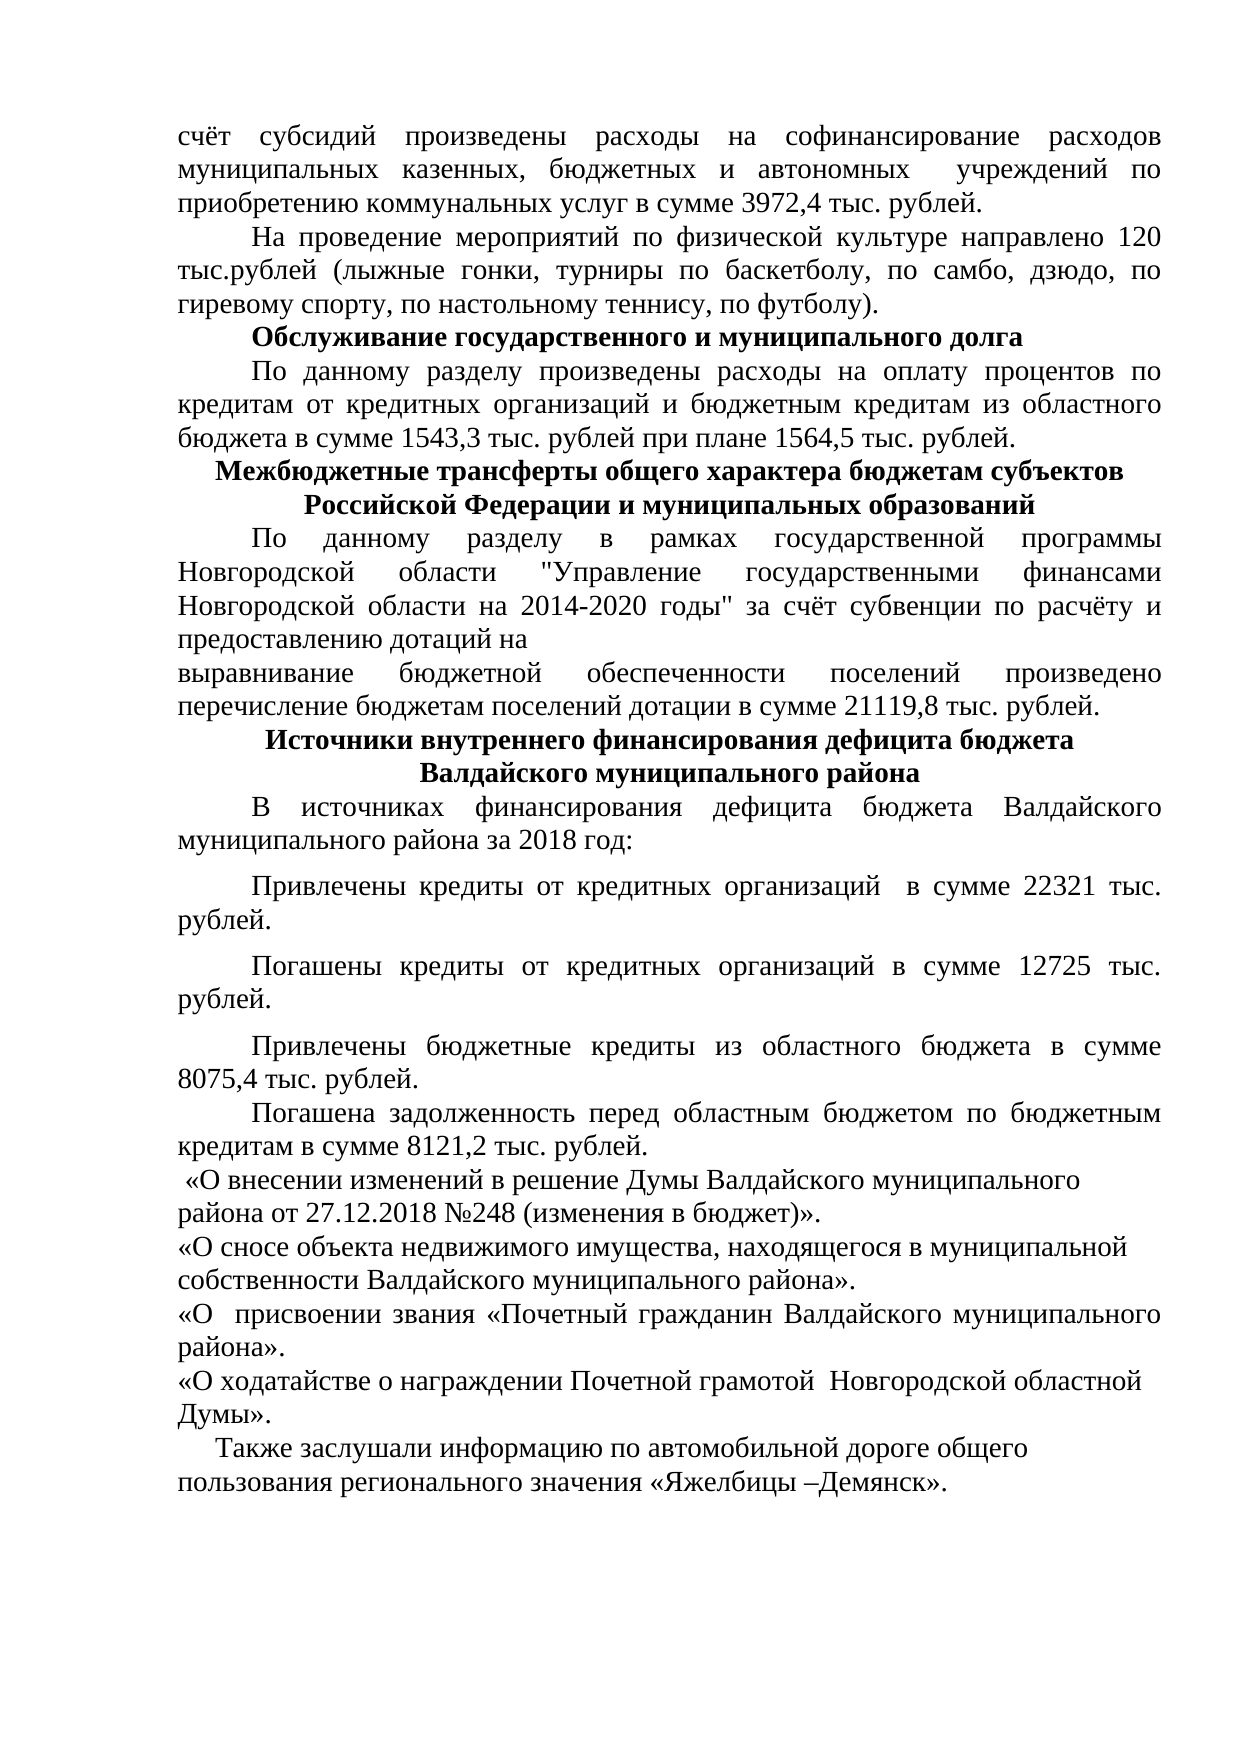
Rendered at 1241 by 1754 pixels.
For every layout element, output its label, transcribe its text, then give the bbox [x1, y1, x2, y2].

text По данному разделу в рамках государственной программы Новгородской области "Управление государственными финансами Новгородской области на 2014-2020 годы" за счёт субвенции по расчёту и предоставлению дотаций на [177, 521, 1162, 655]
text Привлечены кредиты от кредитных организаций в сумме 22321 тыс. рублей. [177, 868, 1162, 936]
text выравнивание бюджетной обеспеченности поселений произведено перечисление бюджетам поселений дотации в сумме 21119,8 тыс. рублей. [177, 655, 1162, 722]
text На проведение мероприятий по физической культуре направлено 120 тыс.рублей (лыжные гонки, турниры по баскетболу, по самбо, дзюдо, по гиревому спорту, по настольному теннису, по футболу). [177, 219, 1162, 319]
text В источниках финансирования дефицита бюджета Валдайского муниципального района за 2018 год: [177, 789, 1162, 856]
text Валдайского муниципального района [177, 755, 1162, 789]
text Обслуживание государственного и муниципального долга [177, 319, 1162, 353]
text «О сносе объекта недвижимого имущества, находящегося в муниципальной собственности Валдайского муниципального района». [177, 1229, 1162, 1296]
text «О ходатайстве о награждении Почетной грамотой Новгородской областной Думы». [177, 1363, 1162, 1430]
text «О внесении изменений в решение Думы Валдайского муниципального района от 27.12.2018 №248 (изменения в бюджет)». [177, 1162, 1162, 1229]
text Межбюджетные трансферты общего характера бюджетам субъектов Российской Федерации и муниципальных образований [177, 453, 1162, 521]
text Привлечены бюджетные кредиты из областного бюджета в сумме 8075,4 тыс. рублей. [177, 1028, 1162, 1095]
text По данному разделу произведены расходы на оплату процентов по кредитам от кредитных организаций и бюджетным кредитам из областного бюджета в сумме 1543,3 тыс. рублей при плане 1564,5 тыс. рублей. [177, 353, 1162, 453]
text Также заслушали информацию по автомобильной дороге общего пользования регионального значения «Яжелбицы –Демянск». [177, 1430, 1162, 1497]
text «О присвоении звания «Почетный гражданин Валдайского муниципального района». [177, 1296, 1162, 1363]
text Погашена задолженность перед областным бюджетом по бюджетным кредитам в сумме 8121,2 тыс. рублей. [177, 1095, 1162, 1162]
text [177, 118, 1162, 219]
text Погашены кредиты от кредитных организаций в сумме 12725 тыс. рублей. [177, 948, 1162, 1015]
text Источники внутреннего финансирования дефицита бюджета [177, 722, 1162, 755]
----
TASK STATEMENT -> Only the lines from the one with "text [177, 118, 1162, 219]" to the end of the listing are wanted. Print them exactly, keeping both ends.

ANSWER TO THIS TASK ->
text [177, 118, 1162, 219]
text Погашены кредиты от кредитных организаций в сумме 12725 тыс. рублей. [177, 948, 1162, 1015]
text Источники внутреннего финансирования дефицита бюджета [177, 722, 1162, 755]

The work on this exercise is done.